Casio fx-CG 50 and Python: Gaussian Quadrature
The Method
Gaussian quadrature is a method of numerical integration of a function f(x) over an interval [a, b] where a < b. Quadrature works similar to the Trapezoid Rule or Simpson's Rule, but instead of equally spaced points of measure, points are determined by the roots of a certain polynomial. Polynomials used include the Legendre, Jacobi, Chebyshev, Hermite, and Laguerre. Each point, xi, will be assigned a corresponding certain weight, wi, designed to make the approximation the most accurate as possible.
In general, ∫( f(x) dx, x = a to x = b) ≈ Σ( wi * f(xi) from i = 1 to n)
For today’s blog, the Legendre polynomial is used and the domain of integration is restricted to the interval [ -1, 1 ]. Hence:
∫( f(x) dx, x = -1 to x = 1) ≈ Σ( wi * f(xi) from i = 1 to n)
Steps:
1. Determine the number of points (order) is needed.
2. Find the roots of the Legendre polynomial, P_n(x) = 0. This determines the points xi.
3. Calculate the weights as follows:
wi = 2 / ((1 – xi^2) * (P’_n(xi))^2)
where P’_n(xi) is the numerical derivative of the Legendre polynomial at point x = xi.
4. Approximate ∫( f(x) dx, x = -1 to x = 1) ≈ Σ( wi * f(xi) from i = 1 to n).
○ ○ ○
▸ STUDY QUESTIONS:
1. Return the part of the Gaussian quadrature page that starts at "Casio fx-CG 50" and ends at "(order) is needed.".
2. Answer these questions from the Gaussian quadrature page:
(a) Which two rules does it say quadrature works similar to?
(b) To what interval is the domain of integration restricted?
(c) In step 2, what determines the points xi?
3. List every polynomial that the Gaussian quadrature page names as one used for quadrature.
The lines after this have no connection to the Gaussian quadrature page.

▸ DATA SECTION:
○ ○ ○
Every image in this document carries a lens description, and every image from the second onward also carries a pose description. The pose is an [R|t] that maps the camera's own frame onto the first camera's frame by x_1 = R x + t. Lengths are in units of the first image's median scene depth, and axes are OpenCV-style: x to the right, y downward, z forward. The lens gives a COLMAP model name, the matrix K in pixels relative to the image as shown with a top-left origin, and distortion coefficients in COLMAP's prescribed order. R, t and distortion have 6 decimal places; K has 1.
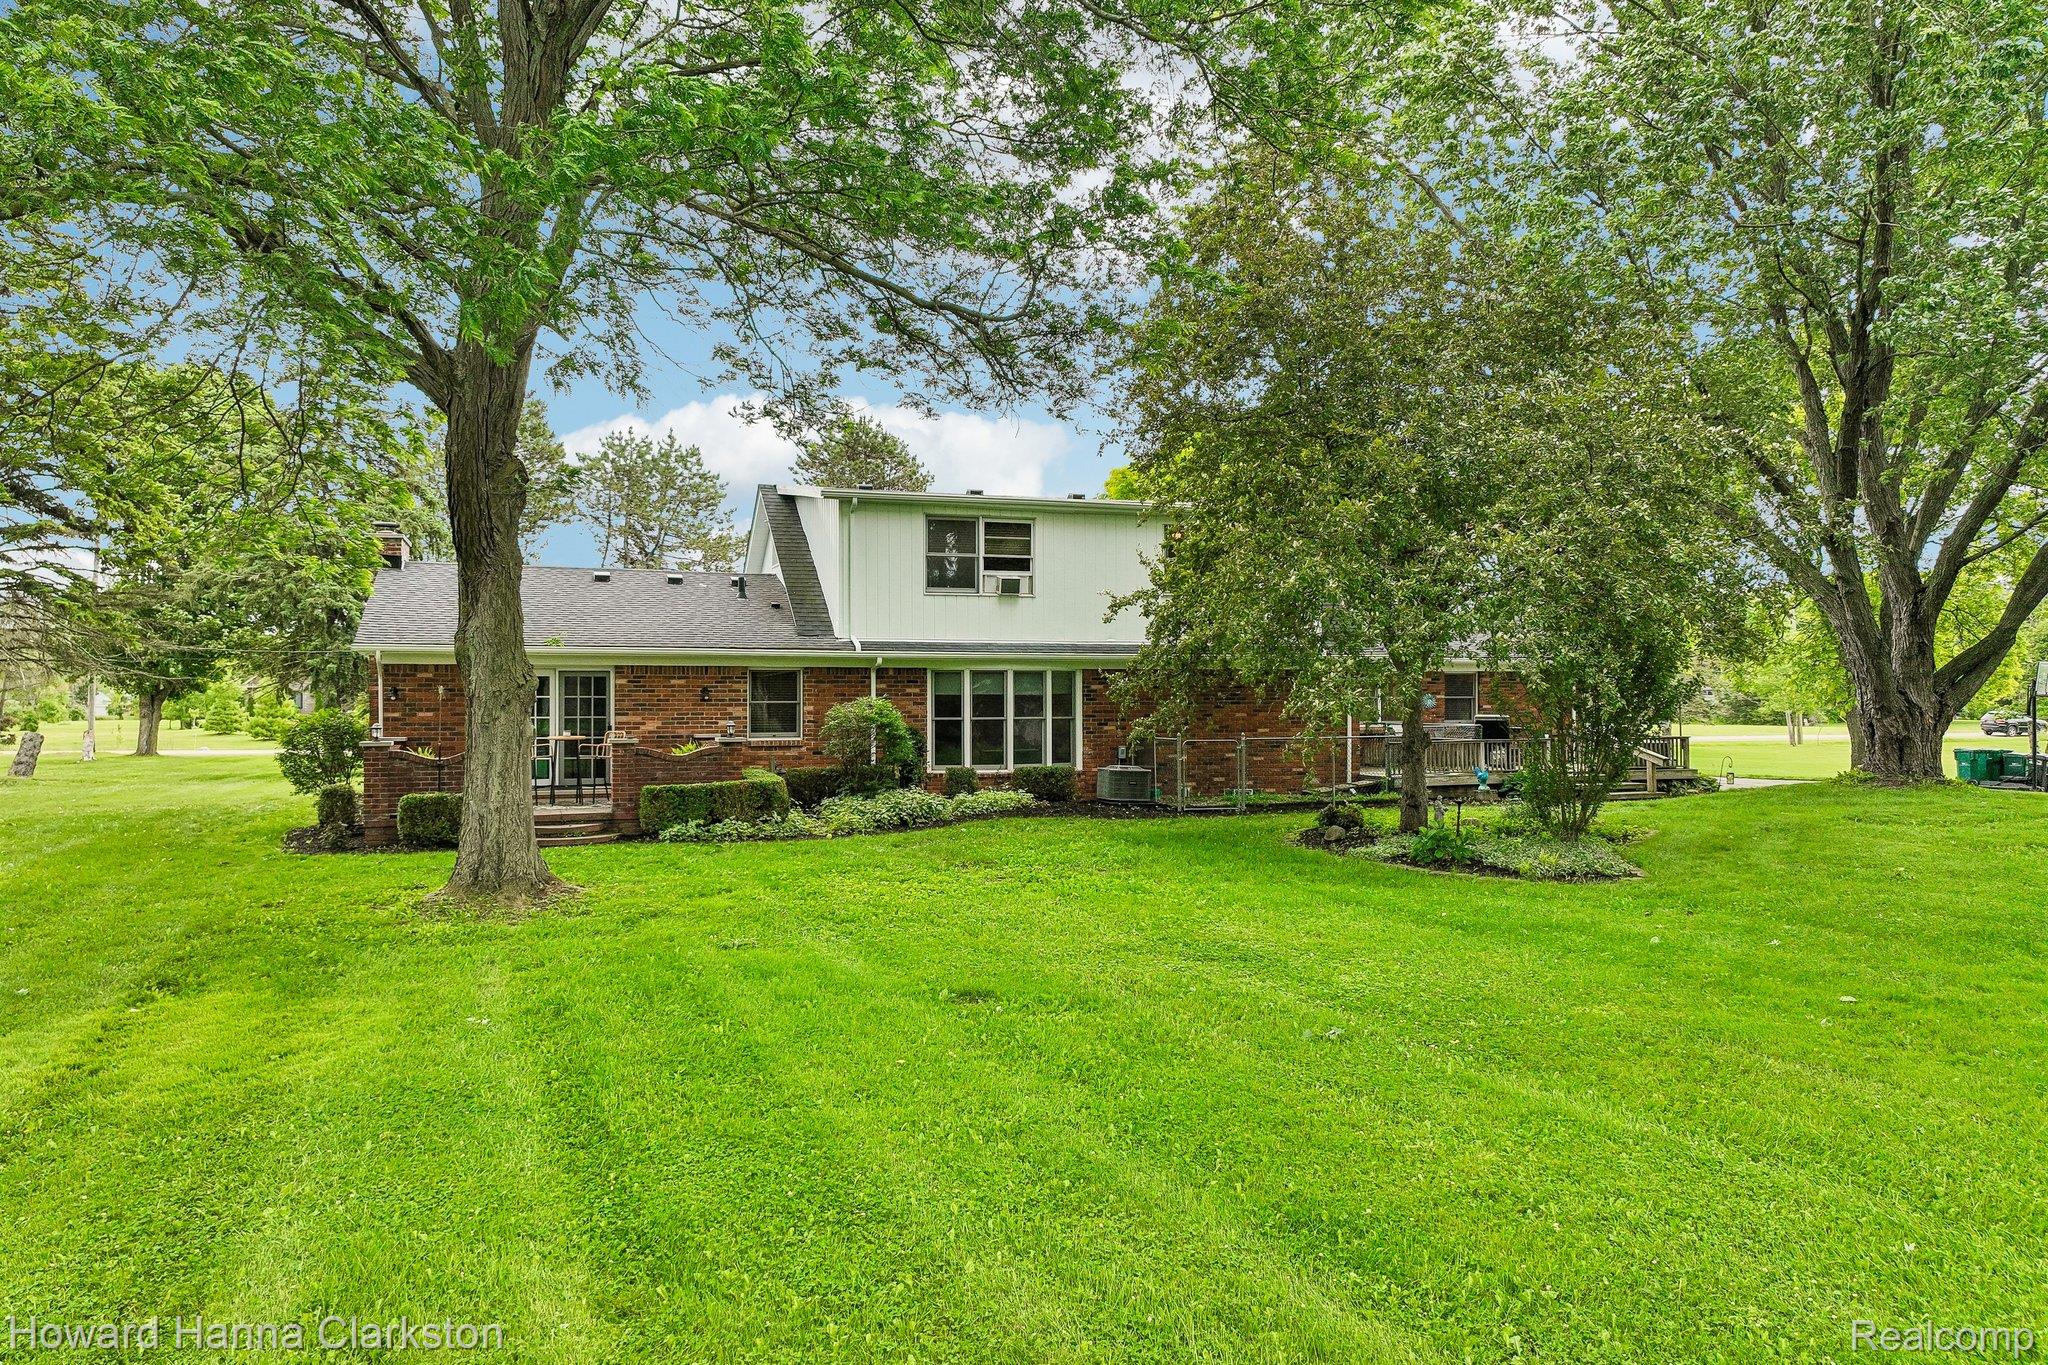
lens RADIAL K [[1438.4, 0, 1025.0], [0, 1438.4, 686.3], [0, 0, 1]] dist [0.009262, 0.001032]
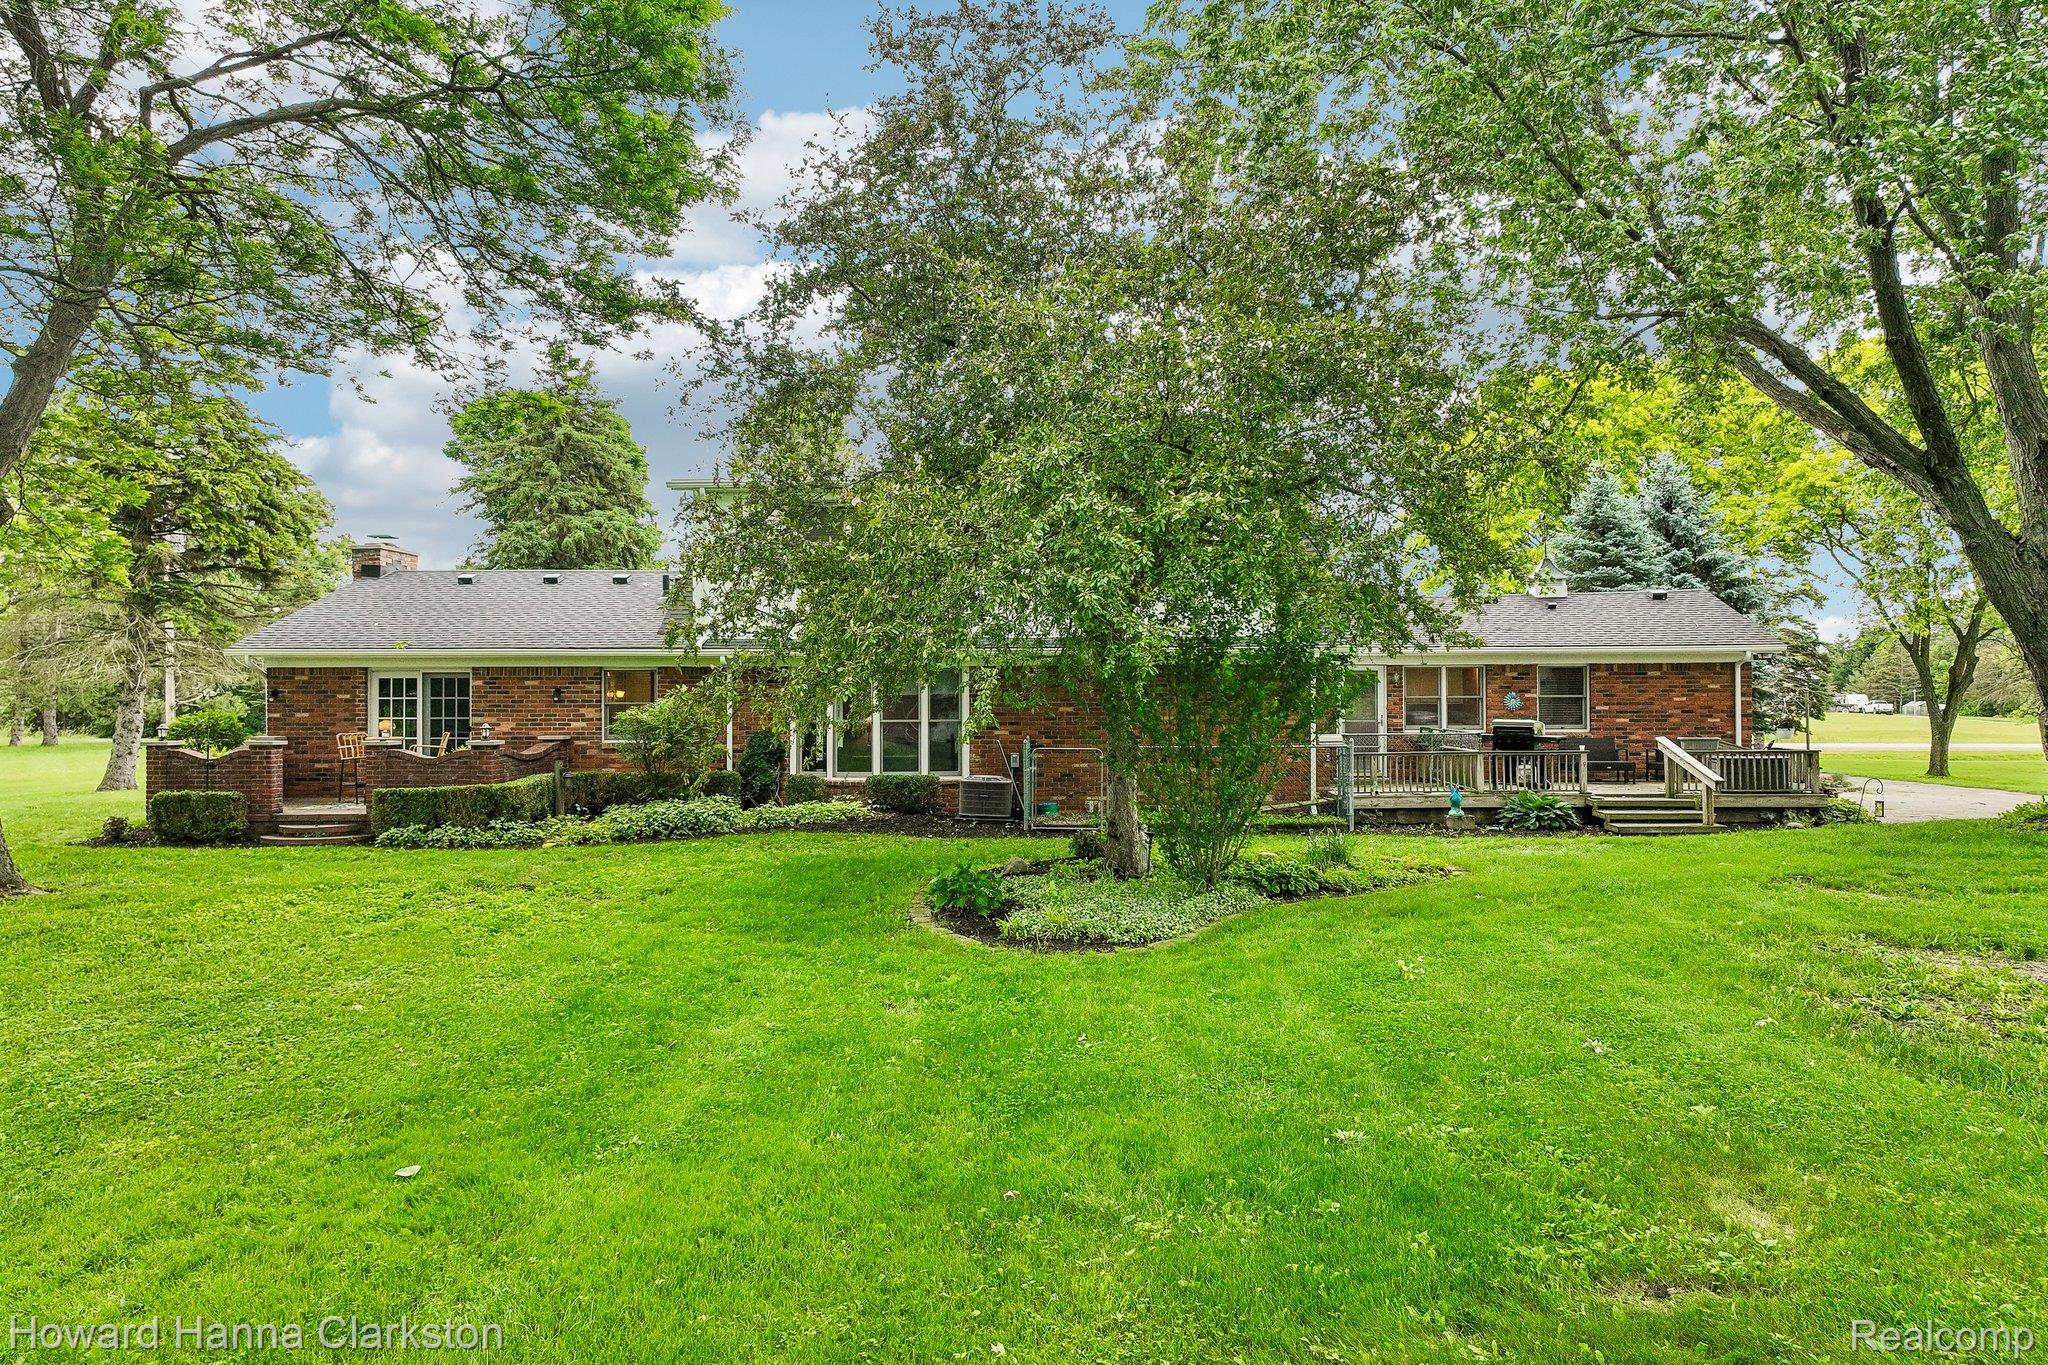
lens RADIAL K [[1438.4, 0, 1023.8], [0, 1438.4, 681.1], [0, 0, 1]] dist [0.009262, 0.001032]
pose [[0.931922, -0.005816, -0.362612, 0.429889], [0.003975, 0.999975, -0.005823, 0.002834], [0.362637, 0.003985, 0.931922, 0.203259]]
○ ○ ○
▸ EXPECTED OUTPUTS:
1.
Casio fx-CG 50 and Python: Gaussian Quadrature
The Method
Gaussian quadrature is a method of numerical integration of a function f(x) over an interval [a, b] where a < b. Quadrature works similar to the Trapezoid Rule or Simpson's Rule, but instead of equally spaced points of measure, points are determined by the roots of a certain polynomial. Polynomials used include the Legendre, Jacobi, Chebyshev, Hermite, and Laguerre. Each point, xi, will be assigned a corresponding certain weight, wi, designed to make the approximation the most accurate as possible.
In general, ∫( f(x) dx, x = a to x = b) ≈ Σ( wi * f(xi) from i = 1 to n)
For today’s blog, the Legendre polynomial is used and the domain of integration is restricted to the interval [ -1, 1 ]. Hence:
∫( f(x) dx, x = -1 to x = 1) ≈ Σ( wi * f(xi) from i = 1 to n)
Steps:
1. Determine the number of points (order) is needed.

2.
(a) The Trapezoid Rule and Simpson's Rule.
(b) The interval [ -1, 1 ].
(c) The roots of the Legendre polynomial, P_n(x) = 0.

3. Legendre, Jacobi, Chebyshev, Hermite, Laguerre